» Brief
In the entries below, find the line with "wall shelf with mirror | 148 +18" and the line with "the white kitchen cabinet at point 226,45". Print those two and everything between them exactly, and nothing else.

» Given records
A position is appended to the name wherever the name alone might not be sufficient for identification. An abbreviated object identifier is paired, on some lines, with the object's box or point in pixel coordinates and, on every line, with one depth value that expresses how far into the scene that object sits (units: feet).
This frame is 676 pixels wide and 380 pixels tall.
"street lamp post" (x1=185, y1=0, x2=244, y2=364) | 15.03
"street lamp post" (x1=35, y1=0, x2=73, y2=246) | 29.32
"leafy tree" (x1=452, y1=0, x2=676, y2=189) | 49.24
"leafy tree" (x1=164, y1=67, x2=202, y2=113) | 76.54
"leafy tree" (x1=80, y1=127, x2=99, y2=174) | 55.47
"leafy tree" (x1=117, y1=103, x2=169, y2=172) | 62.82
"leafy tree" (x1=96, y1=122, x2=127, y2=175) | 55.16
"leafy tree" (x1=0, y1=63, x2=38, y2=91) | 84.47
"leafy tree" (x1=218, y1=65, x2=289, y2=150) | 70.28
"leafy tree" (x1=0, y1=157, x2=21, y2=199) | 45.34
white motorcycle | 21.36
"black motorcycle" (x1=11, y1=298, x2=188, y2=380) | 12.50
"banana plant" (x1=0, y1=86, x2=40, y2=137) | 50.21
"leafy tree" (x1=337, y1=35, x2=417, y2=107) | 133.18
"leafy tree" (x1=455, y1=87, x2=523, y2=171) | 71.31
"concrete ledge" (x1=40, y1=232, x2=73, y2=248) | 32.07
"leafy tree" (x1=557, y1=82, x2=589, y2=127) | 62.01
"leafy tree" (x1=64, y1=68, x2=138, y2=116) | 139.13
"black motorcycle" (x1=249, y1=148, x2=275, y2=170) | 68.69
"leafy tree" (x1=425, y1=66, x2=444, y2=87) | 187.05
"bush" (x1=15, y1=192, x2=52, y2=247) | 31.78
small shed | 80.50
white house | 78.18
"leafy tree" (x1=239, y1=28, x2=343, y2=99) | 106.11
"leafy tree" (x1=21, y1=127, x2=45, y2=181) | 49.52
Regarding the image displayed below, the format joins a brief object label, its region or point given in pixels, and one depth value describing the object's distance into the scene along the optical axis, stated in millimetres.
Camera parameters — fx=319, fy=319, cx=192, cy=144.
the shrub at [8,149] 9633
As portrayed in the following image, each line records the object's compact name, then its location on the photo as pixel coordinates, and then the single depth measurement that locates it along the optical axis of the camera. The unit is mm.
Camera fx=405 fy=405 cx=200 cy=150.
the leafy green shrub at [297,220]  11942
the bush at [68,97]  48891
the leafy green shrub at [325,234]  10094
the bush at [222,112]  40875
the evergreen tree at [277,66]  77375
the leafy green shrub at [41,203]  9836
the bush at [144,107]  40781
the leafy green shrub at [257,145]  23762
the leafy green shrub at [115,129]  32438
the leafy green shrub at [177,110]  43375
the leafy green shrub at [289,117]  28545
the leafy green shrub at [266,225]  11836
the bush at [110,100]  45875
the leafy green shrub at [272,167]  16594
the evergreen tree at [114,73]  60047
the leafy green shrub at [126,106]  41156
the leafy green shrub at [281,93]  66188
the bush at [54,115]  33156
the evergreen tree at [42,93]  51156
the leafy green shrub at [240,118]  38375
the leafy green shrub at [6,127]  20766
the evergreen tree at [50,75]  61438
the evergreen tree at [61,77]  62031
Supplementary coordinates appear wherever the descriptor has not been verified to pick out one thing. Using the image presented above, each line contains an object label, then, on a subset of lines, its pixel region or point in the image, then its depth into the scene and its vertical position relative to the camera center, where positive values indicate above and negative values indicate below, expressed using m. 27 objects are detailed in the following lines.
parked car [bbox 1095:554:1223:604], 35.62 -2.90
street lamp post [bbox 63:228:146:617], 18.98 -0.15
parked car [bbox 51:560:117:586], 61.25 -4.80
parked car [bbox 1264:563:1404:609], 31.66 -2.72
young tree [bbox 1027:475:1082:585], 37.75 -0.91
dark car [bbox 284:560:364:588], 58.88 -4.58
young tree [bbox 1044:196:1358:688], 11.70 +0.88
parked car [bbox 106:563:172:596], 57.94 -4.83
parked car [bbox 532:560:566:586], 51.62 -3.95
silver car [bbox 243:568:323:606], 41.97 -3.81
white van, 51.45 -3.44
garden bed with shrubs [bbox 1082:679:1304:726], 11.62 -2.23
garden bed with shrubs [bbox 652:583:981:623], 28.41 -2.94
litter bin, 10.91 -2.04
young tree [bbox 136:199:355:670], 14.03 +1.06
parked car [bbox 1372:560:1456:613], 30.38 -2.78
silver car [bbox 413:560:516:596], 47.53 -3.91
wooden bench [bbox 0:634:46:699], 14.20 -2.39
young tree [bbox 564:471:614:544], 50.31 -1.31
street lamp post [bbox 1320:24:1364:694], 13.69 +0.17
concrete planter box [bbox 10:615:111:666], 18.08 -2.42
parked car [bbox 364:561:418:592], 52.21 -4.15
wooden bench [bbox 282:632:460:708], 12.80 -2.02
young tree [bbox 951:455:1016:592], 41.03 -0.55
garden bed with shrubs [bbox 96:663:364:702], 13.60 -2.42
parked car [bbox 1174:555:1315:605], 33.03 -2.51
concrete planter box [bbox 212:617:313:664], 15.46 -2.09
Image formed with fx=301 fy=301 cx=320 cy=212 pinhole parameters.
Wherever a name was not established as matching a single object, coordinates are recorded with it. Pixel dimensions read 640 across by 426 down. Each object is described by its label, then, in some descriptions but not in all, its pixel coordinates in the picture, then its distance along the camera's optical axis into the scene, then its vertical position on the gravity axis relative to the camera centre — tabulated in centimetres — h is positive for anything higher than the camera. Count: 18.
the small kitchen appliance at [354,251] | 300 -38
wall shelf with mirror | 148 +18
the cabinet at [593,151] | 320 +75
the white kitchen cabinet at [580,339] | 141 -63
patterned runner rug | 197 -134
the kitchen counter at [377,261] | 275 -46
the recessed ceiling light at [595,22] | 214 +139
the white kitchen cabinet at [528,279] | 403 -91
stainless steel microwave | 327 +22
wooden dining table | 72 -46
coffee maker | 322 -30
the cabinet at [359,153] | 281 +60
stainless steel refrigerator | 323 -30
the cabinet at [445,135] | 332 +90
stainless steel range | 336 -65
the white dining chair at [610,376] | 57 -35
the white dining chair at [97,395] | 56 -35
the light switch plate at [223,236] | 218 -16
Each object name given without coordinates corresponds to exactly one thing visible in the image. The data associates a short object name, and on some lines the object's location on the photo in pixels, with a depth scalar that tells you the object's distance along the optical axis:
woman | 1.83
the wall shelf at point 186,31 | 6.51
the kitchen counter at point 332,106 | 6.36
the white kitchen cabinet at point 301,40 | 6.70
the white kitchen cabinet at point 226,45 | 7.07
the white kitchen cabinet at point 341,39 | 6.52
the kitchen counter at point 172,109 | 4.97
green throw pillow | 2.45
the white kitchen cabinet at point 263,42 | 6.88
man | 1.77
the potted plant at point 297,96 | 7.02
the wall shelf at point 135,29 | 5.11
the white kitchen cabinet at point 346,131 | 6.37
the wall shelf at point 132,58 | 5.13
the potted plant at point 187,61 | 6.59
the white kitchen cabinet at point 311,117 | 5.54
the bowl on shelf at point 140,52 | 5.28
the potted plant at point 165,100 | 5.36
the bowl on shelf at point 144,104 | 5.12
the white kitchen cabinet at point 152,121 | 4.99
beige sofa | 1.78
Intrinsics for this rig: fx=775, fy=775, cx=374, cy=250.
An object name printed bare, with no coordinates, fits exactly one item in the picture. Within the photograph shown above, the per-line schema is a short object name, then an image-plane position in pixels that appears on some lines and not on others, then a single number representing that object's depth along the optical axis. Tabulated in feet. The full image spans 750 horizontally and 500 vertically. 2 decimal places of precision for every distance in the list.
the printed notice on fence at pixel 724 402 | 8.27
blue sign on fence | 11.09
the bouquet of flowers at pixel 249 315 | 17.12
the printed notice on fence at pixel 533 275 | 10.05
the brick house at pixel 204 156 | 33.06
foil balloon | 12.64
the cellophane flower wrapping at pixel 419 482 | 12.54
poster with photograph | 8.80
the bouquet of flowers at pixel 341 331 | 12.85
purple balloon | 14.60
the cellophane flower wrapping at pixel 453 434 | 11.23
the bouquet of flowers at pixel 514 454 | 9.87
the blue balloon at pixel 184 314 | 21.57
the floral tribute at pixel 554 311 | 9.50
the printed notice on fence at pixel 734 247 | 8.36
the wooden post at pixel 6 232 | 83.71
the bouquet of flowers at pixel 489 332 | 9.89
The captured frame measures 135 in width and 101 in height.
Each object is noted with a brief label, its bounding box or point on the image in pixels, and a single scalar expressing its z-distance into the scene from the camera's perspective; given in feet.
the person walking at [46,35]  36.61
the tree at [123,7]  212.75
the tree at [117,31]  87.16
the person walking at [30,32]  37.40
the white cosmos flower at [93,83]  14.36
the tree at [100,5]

» Finished exercise
wall shelf with mirror | 148 +18
the cabinet at [593,151] | 320 +75
the white kitchen cabinet at [580,339] | 141 -63
patterned runner rug | 197 -134
the kitchen counter at [377,261] | 275 -46
the recessed ceiling light at [595,22] | 214 +139
the white kitchen cabinet at [528,279] | 403 -91
stainless steel microwave | 327 +22
wooden dining table | 72 -46
coffee maker | 322 -30
the cabinet at [359,153] | 281 +60
stainless steel refrigerator | 323 -30
the cabinet at [445,135] | 332 +90
stainless steel range | 336 -65
the white dining chair at [610,376] | 57 -35
the white dining chair at [97,395] | 56 -35
the light switch plate at [223,236] | 218 -16
Each object name given without coordinates corresponds to exactly one thing visible in the image. The data associates a short object name, and on some lines the object's location on the photo in pixels, with a depth scalar that tells you the object's distance along the optical axis:
woman | 1.83
the wall shelf at point 186,31 | 6.51
the kitchen counter at point 332,106 | 6.36
the white kitchen cabinet at point 301,40 | 6.70
the white kitchen cabinet at point 226,45 | 7.07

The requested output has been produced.